Friday, November 28, 2003

Ideology and science (I)

An editorial in today's Palm Beach Post is a reaction to an article I missed from the Nov. 21 Wall Street Journal. Here's a snippet from the Journal article by Antonio Regaldo:
Advocates for infertile couples have raised alarms over draft documents released by President Bush's Council on Bioethics that recommend sweeping changes in the way assisted reproduction is regulated in the U.S.

The draft recommendations, quietly posted to the council's Web site last month, call on the federal government to track and monitor embryos created for fertility purposes. They call for far-reaching legislation that would curtail embryo research and some common business practices. One proposal called for banning the sale of human eggs and sperm, a common practice in the U.S., though transcripts of the council's October meeting indicate that proposal has been withdrawn.
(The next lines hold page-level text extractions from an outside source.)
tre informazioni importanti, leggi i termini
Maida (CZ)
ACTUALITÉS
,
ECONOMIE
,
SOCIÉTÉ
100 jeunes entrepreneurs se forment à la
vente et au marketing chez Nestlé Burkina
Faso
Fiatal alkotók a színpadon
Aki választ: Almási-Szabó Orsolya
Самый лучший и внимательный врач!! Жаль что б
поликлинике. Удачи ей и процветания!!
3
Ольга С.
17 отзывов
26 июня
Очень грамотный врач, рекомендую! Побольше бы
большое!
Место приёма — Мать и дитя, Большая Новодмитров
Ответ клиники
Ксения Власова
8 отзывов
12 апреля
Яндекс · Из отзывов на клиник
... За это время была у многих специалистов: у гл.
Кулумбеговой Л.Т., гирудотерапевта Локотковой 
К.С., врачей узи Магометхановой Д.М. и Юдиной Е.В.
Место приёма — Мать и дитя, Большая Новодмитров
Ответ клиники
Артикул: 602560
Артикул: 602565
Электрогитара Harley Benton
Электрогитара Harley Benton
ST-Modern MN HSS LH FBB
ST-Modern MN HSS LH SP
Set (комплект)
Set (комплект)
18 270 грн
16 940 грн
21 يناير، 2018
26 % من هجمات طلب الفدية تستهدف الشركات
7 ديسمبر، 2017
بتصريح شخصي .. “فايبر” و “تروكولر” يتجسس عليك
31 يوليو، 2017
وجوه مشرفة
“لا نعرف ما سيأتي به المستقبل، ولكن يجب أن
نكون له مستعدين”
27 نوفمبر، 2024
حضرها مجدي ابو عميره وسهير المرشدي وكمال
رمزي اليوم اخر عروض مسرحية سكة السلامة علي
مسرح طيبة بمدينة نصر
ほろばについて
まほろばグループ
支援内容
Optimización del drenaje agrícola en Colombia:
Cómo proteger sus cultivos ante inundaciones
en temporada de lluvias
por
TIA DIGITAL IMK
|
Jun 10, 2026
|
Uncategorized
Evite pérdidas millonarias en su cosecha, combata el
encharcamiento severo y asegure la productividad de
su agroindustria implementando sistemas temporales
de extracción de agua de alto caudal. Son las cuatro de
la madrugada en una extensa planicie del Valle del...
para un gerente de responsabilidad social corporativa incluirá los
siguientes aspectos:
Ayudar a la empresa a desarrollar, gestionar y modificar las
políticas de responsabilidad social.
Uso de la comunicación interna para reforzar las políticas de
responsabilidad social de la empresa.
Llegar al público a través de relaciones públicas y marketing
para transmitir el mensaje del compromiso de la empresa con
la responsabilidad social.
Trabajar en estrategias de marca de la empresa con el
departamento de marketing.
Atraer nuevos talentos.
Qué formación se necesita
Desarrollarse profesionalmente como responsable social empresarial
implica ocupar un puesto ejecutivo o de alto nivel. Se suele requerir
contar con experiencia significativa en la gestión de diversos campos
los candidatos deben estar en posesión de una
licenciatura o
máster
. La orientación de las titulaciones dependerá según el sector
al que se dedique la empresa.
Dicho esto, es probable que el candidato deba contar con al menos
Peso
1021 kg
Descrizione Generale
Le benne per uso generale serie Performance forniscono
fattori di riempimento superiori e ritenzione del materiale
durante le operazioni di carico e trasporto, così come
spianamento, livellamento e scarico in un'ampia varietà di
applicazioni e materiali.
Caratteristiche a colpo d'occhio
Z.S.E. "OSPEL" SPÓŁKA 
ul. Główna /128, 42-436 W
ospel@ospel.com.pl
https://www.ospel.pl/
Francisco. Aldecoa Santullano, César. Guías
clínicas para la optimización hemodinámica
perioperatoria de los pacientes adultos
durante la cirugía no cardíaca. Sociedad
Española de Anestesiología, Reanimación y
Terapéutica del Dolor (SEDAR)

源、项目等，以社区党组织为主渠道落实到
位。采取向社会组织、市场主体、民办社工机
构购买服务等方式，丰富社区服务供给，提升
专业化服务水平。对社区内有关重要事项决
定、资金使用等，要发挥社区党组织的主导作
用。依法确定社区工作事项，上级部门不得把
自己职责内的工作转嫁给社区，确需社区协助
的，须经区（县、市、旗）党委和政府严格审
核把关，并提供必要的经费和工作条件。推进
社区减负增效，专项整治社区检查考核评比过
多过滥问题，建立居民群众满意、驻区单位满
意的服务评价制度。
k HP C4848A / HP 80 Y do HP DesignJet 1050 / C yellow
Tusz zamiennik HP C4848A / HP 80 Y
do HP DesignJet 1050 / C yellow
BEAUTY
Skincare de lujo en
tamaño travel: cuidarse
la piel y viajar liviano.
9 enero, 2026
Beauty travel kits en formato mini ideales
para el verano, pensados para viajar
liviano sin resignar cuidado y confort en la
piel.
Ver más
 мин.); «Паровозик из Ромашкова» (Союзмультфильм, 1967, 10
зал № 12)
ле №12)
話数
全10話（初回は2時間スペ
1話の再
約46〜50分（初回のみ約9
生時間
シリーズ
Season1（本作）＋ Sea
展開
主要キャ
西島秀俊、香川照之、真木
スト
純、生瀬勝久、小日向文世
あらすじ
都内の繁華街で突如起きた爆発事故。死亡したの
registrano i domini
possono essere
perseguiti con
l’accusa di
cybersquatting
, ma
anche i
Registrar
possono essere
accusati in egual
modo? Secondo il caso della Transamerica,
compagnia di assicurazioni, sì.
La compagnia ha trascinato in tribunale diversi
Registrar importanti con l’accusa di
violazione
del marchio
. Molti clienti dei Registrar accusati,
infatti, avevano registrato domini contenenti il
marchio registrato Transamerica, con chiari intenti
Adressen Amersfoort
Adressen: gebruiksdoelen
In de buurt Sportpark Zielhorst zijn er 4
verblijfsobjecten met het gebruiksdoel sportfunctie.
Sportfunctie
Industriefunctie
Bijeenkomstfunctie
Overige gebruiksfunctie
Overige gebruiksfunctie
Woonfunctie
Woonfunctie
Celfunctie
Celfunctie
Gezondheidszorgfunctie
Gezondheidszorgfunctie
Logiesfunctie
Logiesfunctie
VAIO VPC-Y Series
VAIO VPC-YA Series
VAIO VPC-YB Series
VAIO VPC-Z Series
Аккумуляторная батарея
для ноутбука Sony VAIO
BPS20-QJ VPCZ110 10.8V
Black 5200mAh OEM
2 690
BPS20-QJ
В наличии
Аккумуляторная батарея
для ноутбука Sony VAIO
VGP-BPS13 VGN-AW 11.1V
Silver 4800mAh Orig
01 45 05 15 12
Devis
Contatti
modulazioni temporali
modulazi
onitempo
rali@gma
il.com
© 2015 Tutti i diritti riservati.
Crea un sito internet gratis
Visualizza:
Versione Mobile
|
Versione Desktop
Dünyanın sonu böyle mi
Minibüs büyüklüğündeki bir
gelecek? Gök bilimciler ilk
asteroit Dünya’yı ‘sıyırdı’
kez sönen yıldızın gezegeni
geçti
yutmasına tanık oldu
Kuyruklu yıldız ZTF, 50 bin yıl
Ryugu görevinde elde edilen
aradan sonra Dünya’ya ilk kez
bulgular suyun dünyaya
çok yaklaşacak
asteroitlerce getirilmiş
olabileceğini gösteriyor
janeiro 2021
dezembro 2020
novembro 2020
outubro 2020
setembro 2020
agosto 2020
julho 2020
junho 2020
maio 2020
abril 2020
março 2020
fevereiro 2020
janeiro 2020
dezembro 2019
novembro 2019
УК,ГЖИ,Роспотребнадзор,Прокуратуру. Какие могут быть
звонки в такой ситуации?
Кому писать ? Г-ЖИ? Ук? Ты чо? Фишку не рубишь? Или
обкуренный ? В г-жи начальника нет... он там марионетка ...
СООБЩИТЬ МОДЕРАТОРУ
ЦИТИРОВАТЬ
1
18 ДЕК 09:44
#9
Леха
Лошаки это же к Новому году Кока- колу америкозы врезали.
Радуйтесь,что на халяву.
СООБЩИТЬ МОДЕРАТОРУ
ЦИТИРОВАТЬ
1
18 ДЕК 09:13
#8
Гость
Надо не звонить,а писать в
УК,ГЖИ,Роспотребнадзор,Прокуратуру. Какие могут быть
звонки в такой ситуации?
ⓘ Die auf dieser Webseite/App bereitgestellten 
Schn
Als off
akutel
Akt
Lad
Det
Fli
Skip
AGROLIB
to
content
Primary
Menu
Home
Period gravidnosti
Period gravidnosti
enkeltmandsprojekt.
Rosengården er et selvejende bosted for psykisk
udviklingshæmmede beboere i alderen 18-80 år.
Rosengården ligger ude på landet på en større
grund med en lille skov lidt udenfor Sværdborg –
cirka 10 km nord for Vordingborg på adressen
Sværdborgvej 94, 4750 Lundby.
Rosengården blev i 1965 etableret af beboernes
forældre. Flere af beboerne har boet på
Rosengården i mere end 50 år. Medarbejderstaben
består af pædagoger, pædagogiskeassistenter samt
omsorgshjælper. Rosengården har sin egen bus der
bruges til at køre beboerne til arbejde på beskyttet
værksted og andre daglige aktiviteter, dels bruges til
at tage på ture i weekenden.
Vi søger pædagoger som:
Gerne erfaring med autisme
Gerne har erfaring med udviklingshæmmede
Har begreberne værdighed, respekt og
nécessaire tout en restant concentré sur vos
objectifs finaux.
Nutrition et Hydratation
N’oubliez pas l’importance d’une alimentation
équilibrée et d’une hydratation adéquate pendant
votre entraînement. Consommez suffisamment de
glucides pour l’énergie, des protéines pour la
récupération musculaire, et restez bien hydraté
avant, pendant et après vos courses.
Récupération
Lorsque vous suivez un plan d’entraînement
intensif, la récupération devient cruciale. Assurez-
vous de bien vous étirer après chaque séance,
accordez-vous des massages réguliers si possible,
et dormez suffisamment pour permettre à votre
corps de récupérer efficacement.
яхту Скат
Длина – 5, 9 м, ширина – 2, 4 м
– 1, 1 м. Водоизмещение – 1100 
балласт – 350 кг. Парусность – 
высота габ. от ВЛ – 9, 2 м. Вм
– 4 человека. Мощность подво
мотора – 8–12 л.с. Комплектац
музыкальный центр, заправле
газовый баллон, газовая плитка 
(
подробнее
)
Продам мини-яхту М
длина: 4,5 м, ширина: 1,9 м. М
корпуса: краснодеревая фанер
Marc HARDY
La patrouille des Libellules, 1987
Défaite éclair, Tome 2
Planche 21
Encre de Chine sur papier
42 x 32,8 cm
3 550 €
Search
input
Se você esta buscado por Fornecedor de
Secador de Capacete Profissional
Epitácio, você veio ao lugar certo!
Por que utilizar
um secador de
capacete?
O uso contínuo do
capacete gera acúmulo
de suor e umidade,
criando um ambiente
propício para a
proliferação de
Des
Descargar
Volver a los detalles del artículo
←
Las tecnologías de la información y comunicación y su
"The recommendations and legislation could change the face of reproductive medicine in this country," said Pamela Madsen, executive director of the American Infertility Association, an advocacy group in New York.

A final report from the ethics panel, formed by President Bush in 2001 following the divisive stem-cell debate, won't be released until next year. Council staff said the drafts are discussion documents and subject to change.

But critics and even some members of the 17-person council said the drafts signaled an ongoing effort by conservative members of the council to create new protections for human embryos created in fertility laboratories.
Here is the Palm Beach paper's reaction in an editorial entitled, "Find a Cure for Ideology":
President Bush's Council on Bioethics is reviving attempts to ban therapeutic cloning for research -- and this time, patients suffering from debilitating diseases and scientists seeking cures for them wouldn't be the only potential victims. In its latest inappropriate invocation of ideology, the president is using his panel to urge Congress to assign legal rights to human embryos. Not only would such unnecessary legislation disrupt research toward cures for Parkinson's, diabetes and other widespread diseases, the action would make it harder for infertile couples to conceive.

Referring to the embryos as "children-to-be," the panel's draft recommendations -- reported in The Wall Street Journal -- call for the federal government to track the creation, use and disposition of embryos. The panel suggests a ban on using an 11-day-old or older embryo for research, restrictions on surrogate mothers and limits on the reason a woman could get pregnant by in vitro fertilization. Would enforcement require parents to declare that they plan to "produce a live-born child"? How does such a requirement fit the panel's claim that it wants to protect women "against certain exploitative and degrading practices"?

According to a study by the Rand Corp. and the Society of Assisted Reproductive Technology, nearly 90 percent of the 396,526 embryos in storage throughout the United States as of April 2002 were designated for future family-building by the patients who created them. Fewer than 3 percent -- 11,000 -- are available for donation for research. Those that are were designated, correctly, by the parents, not the government.

Two years ago, President Bush approved spending federal money on embryonic stem-cell research but set limits on the study. The cell lines he approved for federally financed research were initially grown on mouse cells -- which, a medical ethics panel formed by Johns Hopkins University said this month, could expose humans to an animal virus their immune systems could not fight. Safer stem-cell lines, the panel said, now exist but aren't eligible for federal financing. The president would rather allow ideological debates to halt progress.

Twenty-five years after the birth of the first "test-tube baby," Congress should not let the president and his advisers distract from the quest for life-saving discoveries.
The draft recommendations come in a staff working paper entitled "Biotechnology and Public Policy: Biotechnologies Touching the Beginnings of Human Life/Defending the Dignity of Human Procreation."